Un respiro al dolore
Racconto di Wanda Lamonica
Ecco la piccola pozzanghera delle 18.30. Occhi addosso occhi addosso. Donna Lucrezia ha appena rovesciato la bacinella del malocchio dal suo piccolo balcone, dove da anni castiga un grande gelsomino in un vaso troppo stretto. L’ha versato di nuovo sulla strada, quell’intruglio misterioso, proprio vicino al marciapiede. La nuova macchia si aggiungerà a tutte le altre, ormai vecchie, assorbite passivamente dall’asfalto come un ubriaco strafatto davanti all’ultimo bicchiere di bianco.
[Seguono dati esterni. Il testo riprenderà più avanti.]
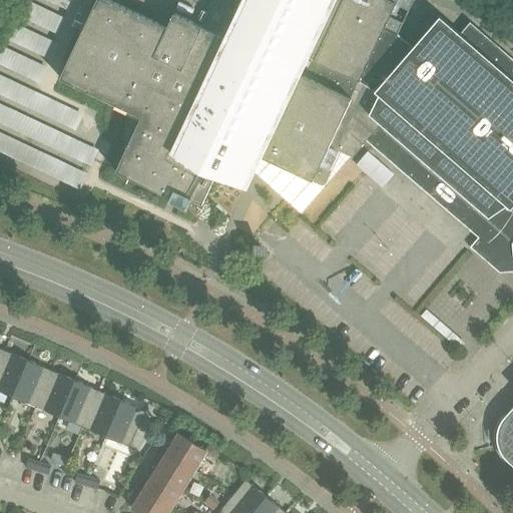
[(330,145),(341,121),(385,27),(396,3),(389,0),(246,0),(228,39),(202,27),(202,26),(174,13),(167,27),(109,0),(83,0),(71,25),(83,31),(60,78),(141,116),(116,171),(170,196),(168,200),(187,208),(191,199),(201,204),(230,142),(319,184),(320,184),(321,184),(323,184),(324,184),(325,183),(326,182),(341,150),(330,145)]
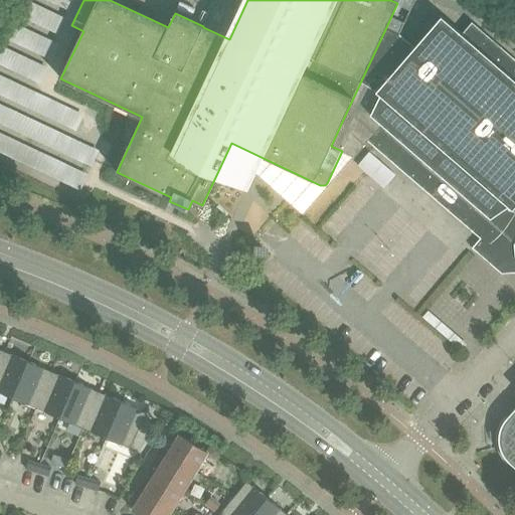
[(514,258),(514,59),(472,22),(462,34),(442,16),(414,47),(397,33),(386,27),(342,122),(331,146),(342,151),(354,158),(367,141),(480,238),(472,248),(496,269),(504,259),(514,258)]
Illuminate ad intermittenza dalle luci delle auto di passaggio, alcune gocce di olio brillano come frammenti di stelle scaraventate a terra. Roger annusa tutto intorno. Poi, con uno scatto, si allontana dalla misteriosa soluzione d’acqua purificatrice.
Occhi addosso occhi addosso. Donna Lucrezia termina il suo rituale catartico con una specie di segno circolare sul petto. Eccola, Donna Lucrezia, 50 chili di sessantenne, vedova, stretta in una veste nera, con un grembiule arrotolato in vita e uno scialle di lana pesante sulle spalle ossute. Un ciondolo, di quelli che custodiscono piccolissime immagini all’interno, si muove sul suo collo, insieme a lei. Mi saluta sollevando un braccio, poi recupera un tappetino da cucina poggiato sulla ringhiera e ritorna in casa. Sparisce dietro tende pesanti, rapita dalla luce gialla di una cucina come tante, con i vetri delle finestre appannati e la vita di tutti i giorni, a fluttuarci dentro. Roger abbaia ad un paio di gatti che si azzuffano vicino ad una siepe. Il mare, in lontananza, a quest’ora, è soltanto una striscia liquida che sorregge un cielo ormai stanco. Passeggiamo. I profumi di Gennaio sono puniti dal gelo. Ci mettono un po’, a rianimarsi, nelle narici. Sulla via del ritorno, rivedo Donna Lucrezia. Adesso ha un lungo cappotto nero, i capelli raccolti con un fermaglio. Cammina verso di me, a passo lento. Da quando ha perso anche il figlio, l’unico, Donna Lucrezia, non ha più fretta. Né pace, né serenità. Divide le sue giornate con la solitudine, il suo bucato è sempre scuro. I giorni, i mesi, le stagioni, sono tutti tristemente uguali.
Occhi addosso occhi addosso. Chissà cosa chiede, a quella bacinella. Chissà se due fotografie ci stanno strette, in quell’unica, piccolissima medaglia. Soli. Si rimane soli. E forse, i vicini, si chiamano così soltanto perché sono vicine le loro case. Si sceglie, ormai, persino chi voler aiutare. Donna Lucrezia mi viene incontro, mi saluta con un sorriso dolce e antico. Abbassa gli occhi, poi prosegue il suo cammino. In piazza, stasera, c’è un comico abbastanza conosciuto. Che difficile, dev’essere, far ridere la gente. Far riposare nei cuori delle persone, per qualche attimo, dispiaceri e brutti pensieri.
Spero che Donna Lucrezia stia andando lì. A volte ci si sente persino in colpa, ad allontanarsi un attimo da un tormento che fa troppo male. Perché distrarsi da una sofferenza è qualcosa che ti concede respiro. E ti sembra persino di rubarlo, quel respiro, al tuo dolore.